Wetlands receding three times faster than forests
♦ 35pc of wetlands were lost between 1970 and 2015
♦ Annual rates of loss accelerated since 2000
Wetlands, among the world's most valuable and biodiverse ecosystems, are disappearing at alarming speed amid urbanisation and agriculture shifts, conservationists said yesterday, calling for urgent action to halt the erosion.
"We are in a crisis," Martha Rojas Urrego, head of the Ramsar Convention on Wetlands, told reporters in Geneva, warning of the potential devastating impact of wetland loss, including on climate change.
The convention, adopted in the Iranian city of Ramsar nearly a half-century ago, yesterday issued its first-ever global report on the state of the world's wetlands.
The 88-page report found that around 35 percent of wetlands -- which include lakes, rivers, marshes and peatlands, as well as coastal and marine areas like lagoons, mangroves and coral reefs -- were lost between 1970 and 2015.
Today, wetlands cover more than 12 million square kilometres (4.6 million square miles), the report said, warning that the annual rates of loss had accelerated since 2000.

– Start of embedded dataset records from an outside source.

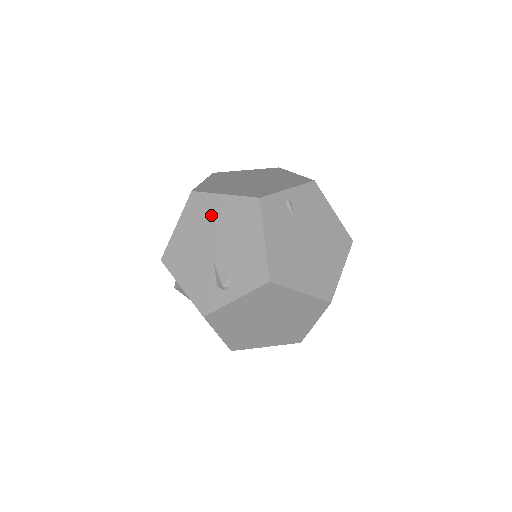
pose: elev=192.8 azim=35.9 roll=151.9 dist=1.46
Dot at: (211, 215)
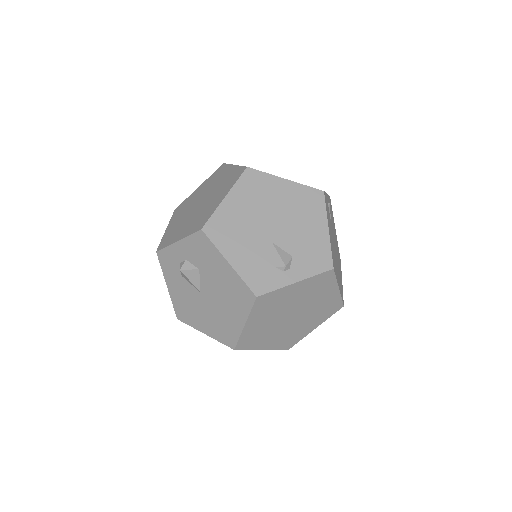
Dot at: (270, 195)
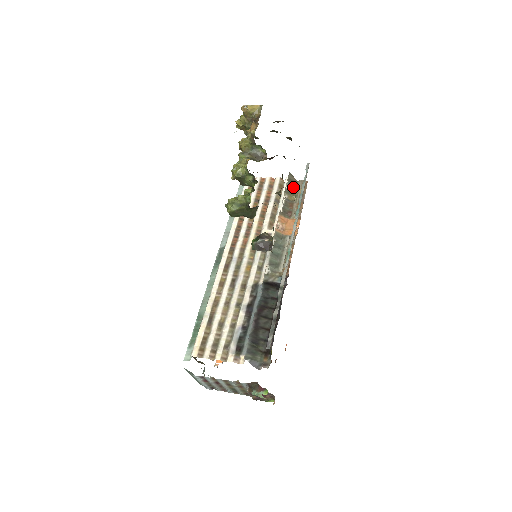
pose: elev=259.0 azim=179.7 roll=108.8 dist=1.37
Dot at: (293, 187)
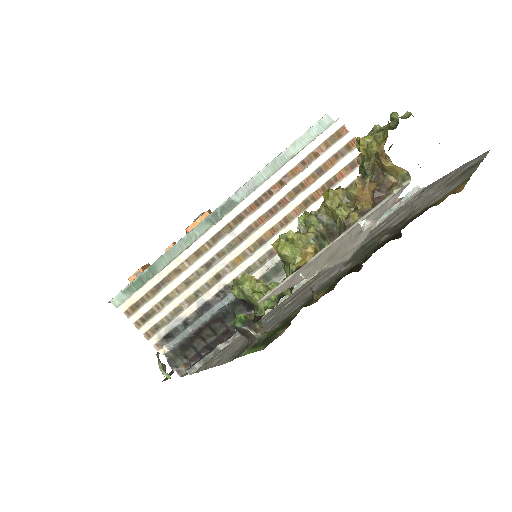
Dot at: occluded
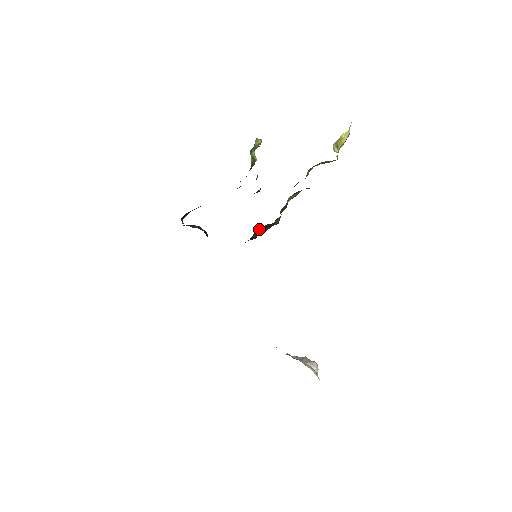
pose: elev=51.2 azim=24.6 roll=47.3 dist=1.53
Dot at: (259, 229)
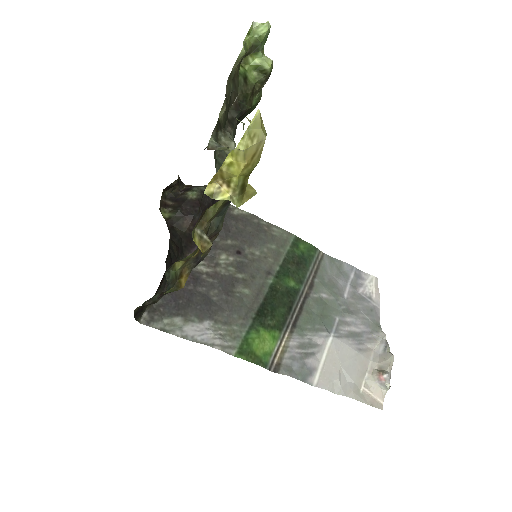
Dot at: (139, 306)
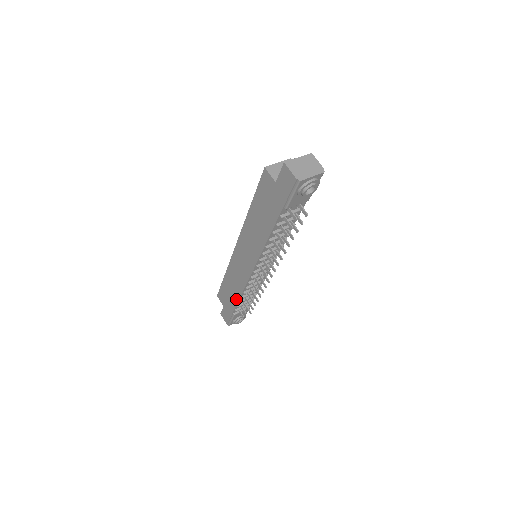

"We are losing wetlands three times faster than forests," Rojas Urrego said, describing the Global Wetland Outlook report as a "red flag".
While the world has been increasingly focused on global warming and its impact on oceans and forests, the Ramsar Convention said wetlands remain "dangerously undervalued".
Yesterday's report, released in advance of a meeting of the parties to the convention in Dubai next month, stressed the importance of wetlands to all life on Earth.
Directly or indirectly, they provide almost all of the world's consumption of freshwater and more than 40 percent of all species live and breed in wetlands.